DOCUMENT SEGMENT
------------------------------------------------------------------------

Thursday, 19 August 2010

Why bother with university?

As we know, the A level results are out today but there are limited university places to go around especially for those who don't get the grades they wanted. These days anyone even thinking about going to university really needs to think very hard before going down this route because at the end of it, most students will leave with debts up to £20,000 or even more.
This is just one heck of a stone around anyone's neck to face a future with and will have repercussions on the rest of their lives. Once they earn a certain amount they will have to start paying it back and it will also mean that they will be unlikely to afford their own home unless they are earning megabucks.
When I worked in the Jobcentre we would get the graduates in about July because they hadn't been able to find a job once they had finished their degrees. The problem with most of them was that they were not at all realistic about their prospects. They expected to get a job with massive wages but they had no work experience at all, not even from a part time job or voluntary work, had a degree in a subject that no employers were interested in and generally had no idea of what they actually wanted to do anyway!
I remember one young man in particular who couldn't get up in the morning to keep a 9am interview appointment with me to make a claim for Jobseeker's Allowance, and when he did arrive late, he looked as though he had fallen out of bed and into the Jobcentre. He wasn't articulate at all and had a degree in history. When I asked him what he wanted to do with the rest of his life he told me he had no idea. Then I asked him if he was interested in using his degree and knowledge of history in his future employment, perhaps teaching or maybe even a curator of a museum, but he said he didn't want to do anything like that.

------------------------------------------------------------------------

Stored items

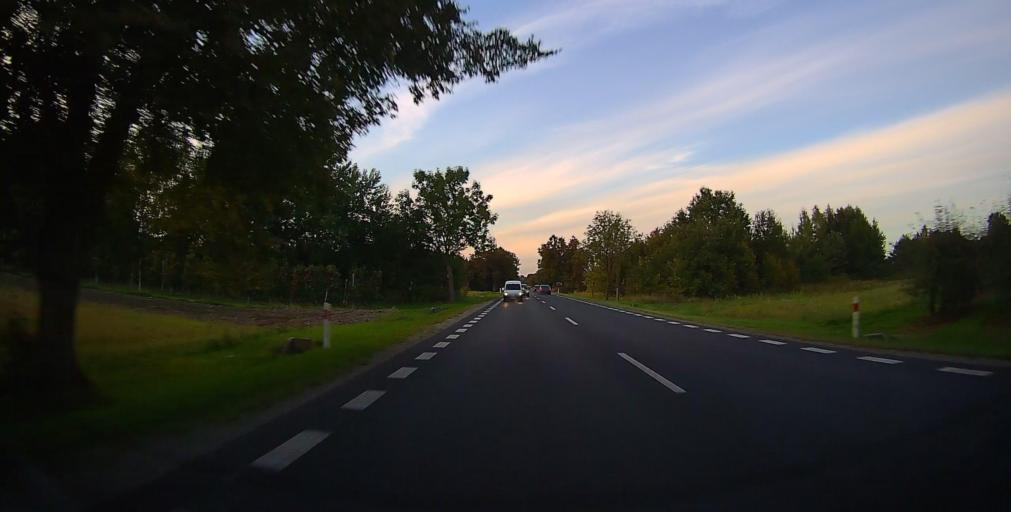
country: PL
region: Masovian Voivodeship
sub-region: Powiat kozienicki
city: Ryczywol
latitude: 51.7438
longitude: 21.3878
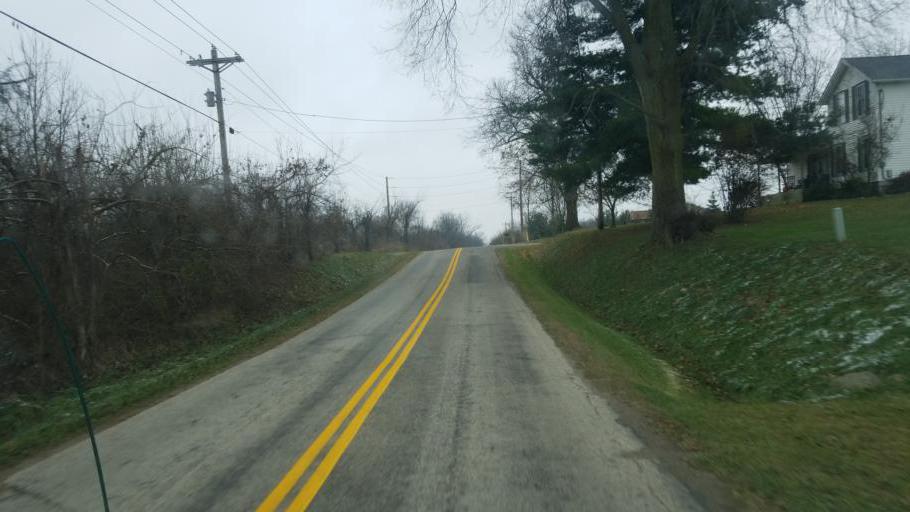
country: US
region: Ohio
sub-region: Huron County
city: New London
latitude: 41.0603
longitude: -82.3266
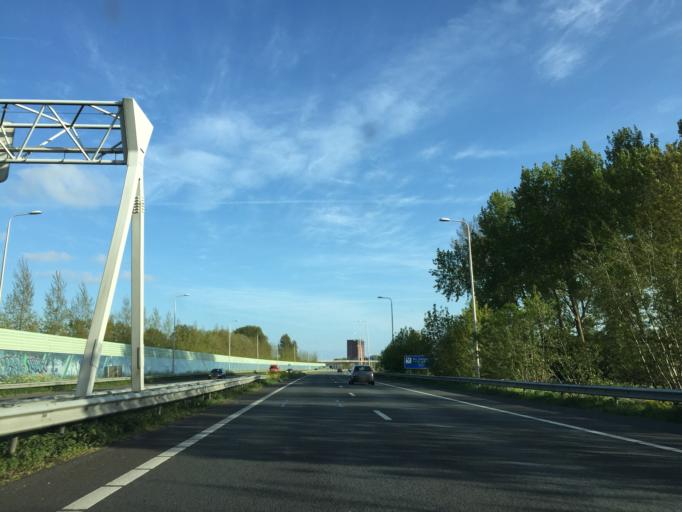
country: NL
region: North Holland
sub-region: Gemeente Hoorn
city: Hoorn
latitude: 52.6600
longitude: 5.0370
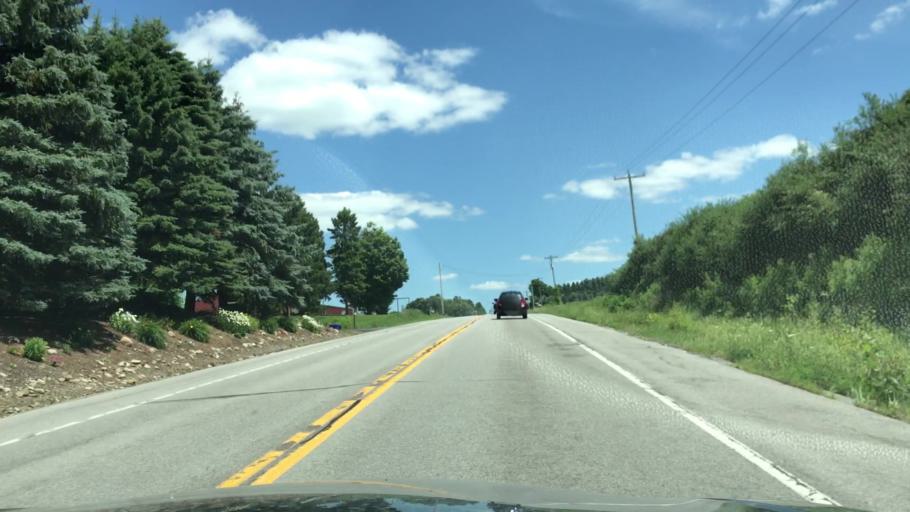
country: US
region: New York
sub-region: Wyoming County
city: Attica
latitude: 42.7557
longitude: -78.2776
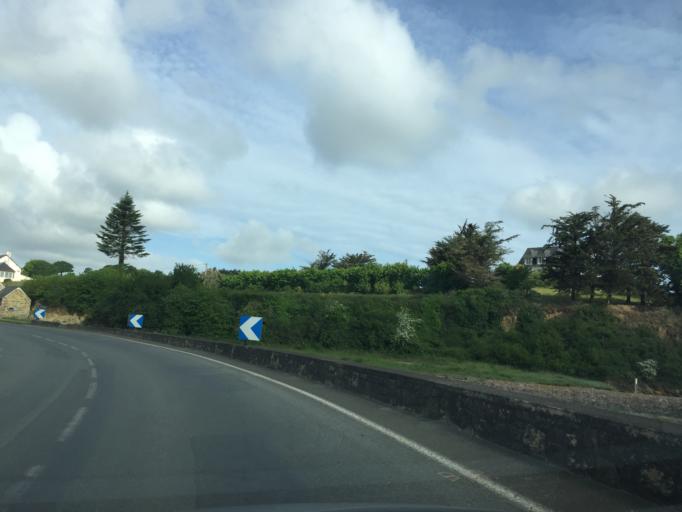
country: FR
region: Brittany
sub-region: Departement des Cotes-d'Armor
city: Matignon
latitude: 48.6134
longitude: -2.3200
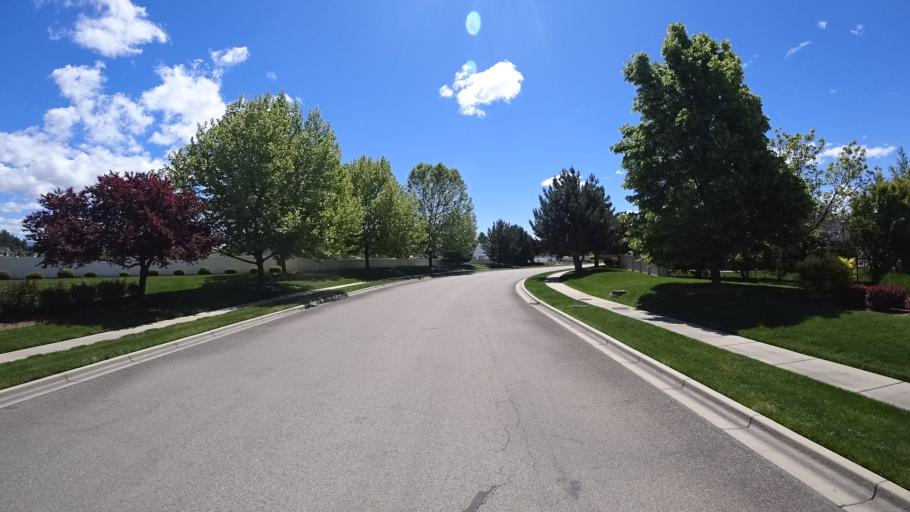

------------------------------------------------------------------------

DIRECTIVE
In the piece on whether to bother with university, what subject was the degree held by the young man who arrived late for his 9am appointment?

COMPLETE ANSWER
History.